Rhubarb is commonly available in the produce section of grocery stores. It is a perennial plant with large triangular shaped leaves.
Rhubarb has medicinal uses, but most commonly the plant’s stalks are cooked and used in pies, tarts and other foods for their tart flavor. It has been used as a supplement in traditional Chinese medicine and was also used in medieval Arabic and European prescriptions.
Rhubarb can be used as a strong laxative, with the roots being used as a laxative for at least 5,000 years. Rhubarb has an astringent effect on the mucous membranes of the mouth and the nasal cavity. These substances are cathartic and laxative, which explains the sporadic use of rhubarb as a slimming agent.

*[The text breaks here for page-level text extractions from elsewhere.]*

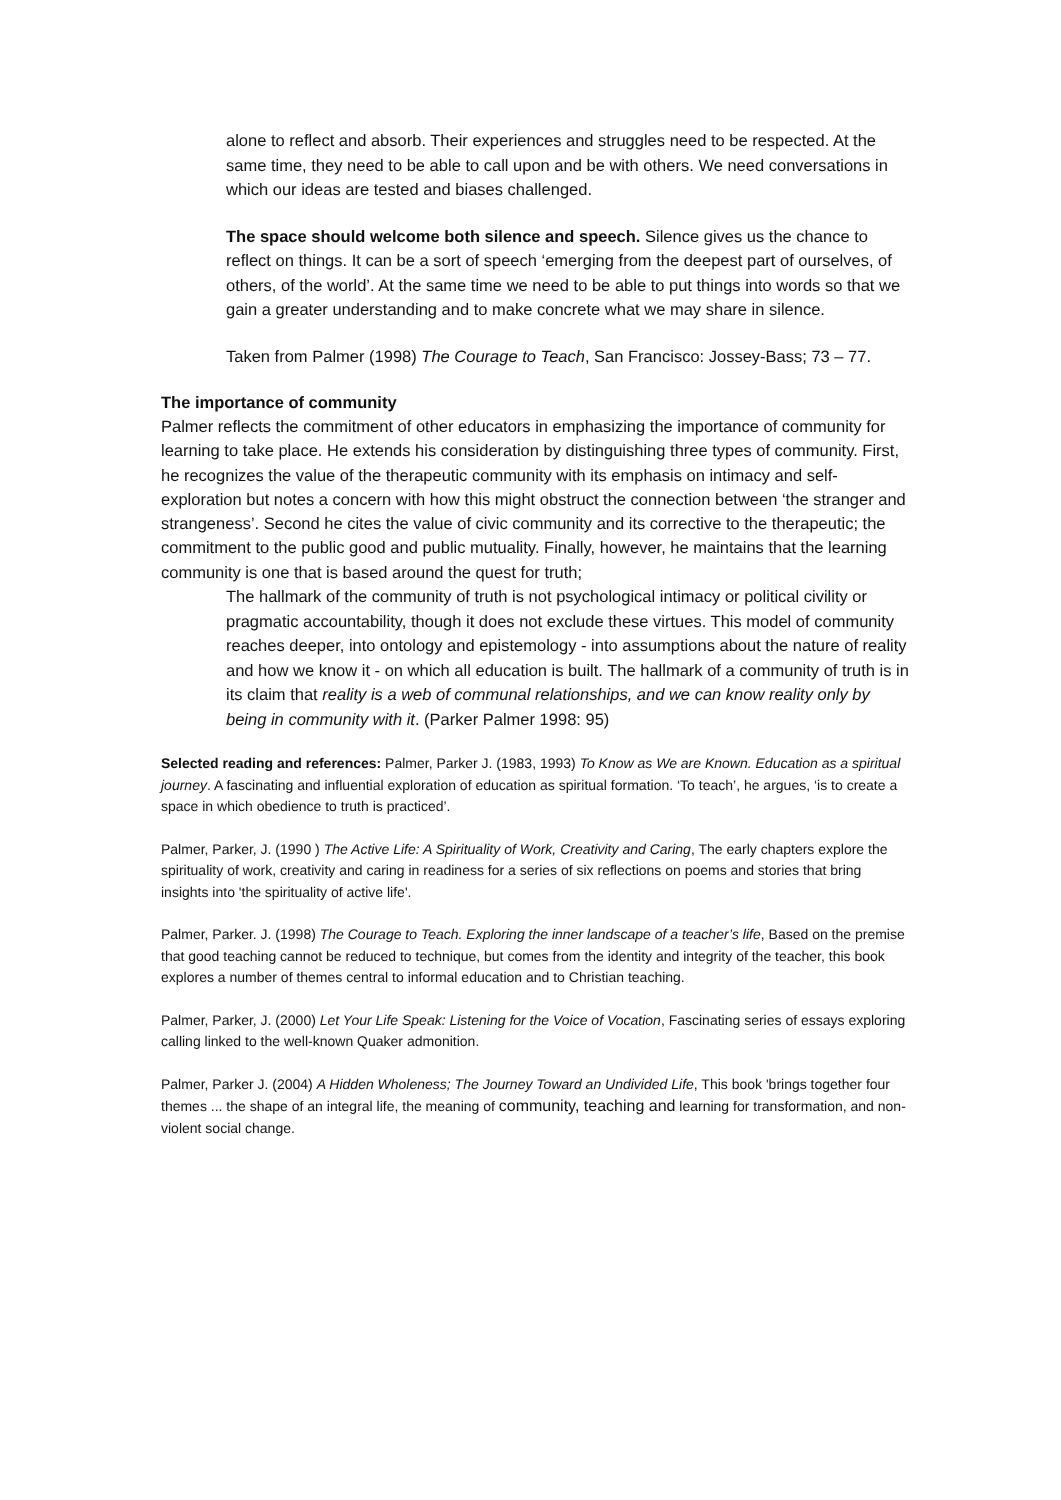alone to reflect and absorb. Their experiences and struggles need to be respected. At the same time, they need to be able to call upon and be with others. We need conversations in which our ideas are tested and biases challenged.
The space should welcome both silence and speech. Silence gives us the chance to reflect on things. It can be a sort of speech ‘emerging from the deepest part of ourselves, of others, of the world’. At the same time we need to be able to put things into words so that we gain a greater understanding and to make concrete what we may share in silence.
Taken from Palmer (1998) The Courage to Teach, San Francisco: Jossey-Bass; 73 – 77.
The importance of community
Palmer reflects the commitment of other educators in emphasizing the importance of community for learning to take place. He extends his consideration by distinguishing three types of community. First, he recognizes the value of the therapeutic community with its emphasis on intimacy and self-exploration but notes a concern with how this might obstruct the connection between ‘the stranger and strangeness’. Second he cites the value of civic community and its corrective to the therapeutic; the commitment to the public good and public mutuality. Finally, however, he maintains that the learning community is one that is based around the quest for truth;
The hallmark of the community of truth is not psychological intimacy or political civility or pragmatic accountability, though it does not exclude these virtues. This model of community reaches deeper, into ontology and epistemology - into assumptions about the nature of reality and how we know it - on which all education is built. The hallmark of a community of truth is in its claim that reality is a web of communal relationships, and we can know reality only by being in community with it. (Parker Palmer 1998: 95)
Selected reading and references: Palmer, Parker J. (1983, 1993) To Know as We are Known. Education as a spiritual journey. A fascinating and influential exploration of education as spiritual formation. ‘To teach’, he argues, ‘is to create a space in which obedience to truth is practiced’.
Palmer, Parker, J. (1990 ) The Active Life: A Spirituality of Work, Creativity and Caring, The early chapters explore the spirituality of work, creativity and caring in readiness for a series of six reflections on poems and stories that bring insights into 'the spirituality of active life'.
Palmer, Parker. J. (1998) The Courage to Teach. Exploring the inner landscape of a teacher’s life, Based on the premise that good teaching cannot be reduced to technique, but comes from the identity and integrity of the teacher, this book explores a number of themes central to informal education and to Christian teaching.
Palmer, Parker, J. (2000) Let Your Life Speak: Listening for the Voice of Vocation, Fascinating series of essays exploring calling linked to the well-known Quaker admonition.
Palmer, Parker J. (2004) A Hidden Wholeness; The Journey Toward an Undivided Life, This book 'brings together four themes ... the shape of an integral life, the meaning of community, teaching and learning for transformation, and non-violent social change.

In addition, rhubarb root is an essential ingredient in many old homemade ciders, wines and root beers. A strong decoction of Rhubarb root has a purgative action for use in the treatment of constipation, but also has an astringent effect following this. It therefore has a cleansing action upon the gut, removing debris and then astringing with antiseptic properties as well.
Studies have shown that rhubarb may improve bowel movement, regulating the frequency and passage of hard, dry stools. Most Rhubarb supplements use extracts from the rhizome and root of Rheum palmatum plants which are cultivated and harvested in late autumn or early spring according to traditional Chinese methods.